2. A spray foaming dosage form according to claim 1 further comprising a preservative.

3. A spray foaming dosage form according to claim 1 further comprising at least one excipient.

4. A spray foaming dosage form according to claim 1 wherein the amount of said betamethasone valerate is about 0.12%.

5. A spray foaming dosage form according to claim 1 wherein the amount of said dimethyl isosorbide is 5 to 15%.

6. A spray foaming dosage form according to claim 5 wherein the amount of said dimethyl isosorbide is 8 to 15%.

7. A spray foaming dosage form according to claim 6 wherein the amount of said dimethyl isosorbide is 8 to 12%.

8. A spray foaming dosage form according to claim 7 wherein the amount of said dimethyl isosorbide is about 10%.

9. A spray foaming dosage form according to claim 1 wherein the amount of said propylene glycol is 5% to 20%.

10. A spray foaming dosage form according to claim 9 wherein the amount of said propylene glycol is 10% to 20%.

11. A spray foaming dosage form according to claim 10 wherein the amount of said propylene glycol is about 15%.

12. A spray foaming dosage form according to claim 1 further comprising a non-ionic surfactant.

13. A spray foaming dosage form according to claim 12 wherein said non-ionic surfactant comprises polysorbate.

14. A spray foaming dosage form according to claim 13 wherein said non-ionic surfactant comprises polysorbate 80.

15. A spray foaming dosage form according to claim 14 wherein the amount of said polysorbate 80 is from 2 to 6%

16. A spray foaming dosage form according to claim 15 wherein the amount of said polysorbate 80 is about 4.0%.

17. A spray foaming dosage form according to claim 1 wherein the amount of said sodium dodecyl sulphate is 0.5% to 2.5%.

18. A spray foaming dosage form according to claim 17 wherein the amount of said sodium dodecyl sulphate is from 0.5% to 1.3%.

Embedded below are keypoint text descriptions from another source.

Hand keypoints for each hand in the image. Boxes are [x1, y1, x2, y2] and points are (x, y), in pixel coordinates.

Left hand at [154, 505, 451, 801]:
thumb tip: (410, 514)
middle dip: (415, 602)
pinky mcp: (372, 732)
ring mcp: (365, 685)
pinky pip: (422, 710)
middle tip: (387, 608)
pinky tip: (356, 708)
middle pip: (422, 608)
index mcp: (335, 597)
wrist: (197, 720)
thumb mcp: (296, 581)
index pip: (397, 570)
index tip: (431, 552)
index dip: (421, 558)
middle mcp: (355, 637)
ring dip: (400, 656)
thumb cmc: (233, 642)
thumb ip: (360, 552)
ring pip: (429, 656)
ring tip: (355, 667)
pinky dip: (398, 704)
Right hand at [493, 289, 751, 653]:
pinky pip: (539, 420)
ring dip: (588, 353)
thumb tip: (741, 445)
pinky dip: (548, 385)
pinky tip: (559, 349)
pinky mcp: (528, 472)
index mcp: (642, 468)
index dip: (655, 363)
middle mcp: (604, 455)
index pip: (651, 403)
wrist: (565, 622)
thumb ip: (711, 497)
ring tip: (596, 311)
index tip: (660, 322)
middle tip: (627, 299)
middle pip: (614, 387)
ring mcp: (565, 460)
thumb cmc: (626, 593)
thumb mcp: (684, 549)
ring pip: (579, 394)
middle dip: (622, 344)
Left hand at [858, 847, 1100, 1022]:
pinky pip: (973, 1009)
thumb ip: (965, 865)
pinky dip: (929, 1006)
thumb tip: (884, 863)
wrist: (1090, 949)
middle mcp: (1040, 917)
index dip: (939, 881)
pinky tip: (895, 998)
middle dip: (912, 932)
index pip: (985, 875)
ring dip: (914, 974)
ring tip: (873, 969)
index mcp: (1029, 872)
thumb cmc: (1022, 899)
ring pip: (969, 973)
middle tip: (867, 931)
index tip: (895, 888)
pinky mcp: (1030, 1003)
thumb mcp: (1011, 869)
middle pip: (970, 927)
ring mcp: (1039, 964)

19. A spray foaming dosage form according to claim 18 wherein the amount of said sodium dodecyl sulphate is about 0.8%.

20. A spray foaming dosage form according to claim 1 wherein the formulation has a pH of about 4.5 to about 5%.

21. A spray foaming dosage form according to claim 2 wherein said preservative comprises imidazolidinyl urea.

22. A spray foaming dosage form according to claim 21 wherein the amount of said imidazolidinyl urea is about 0.3%.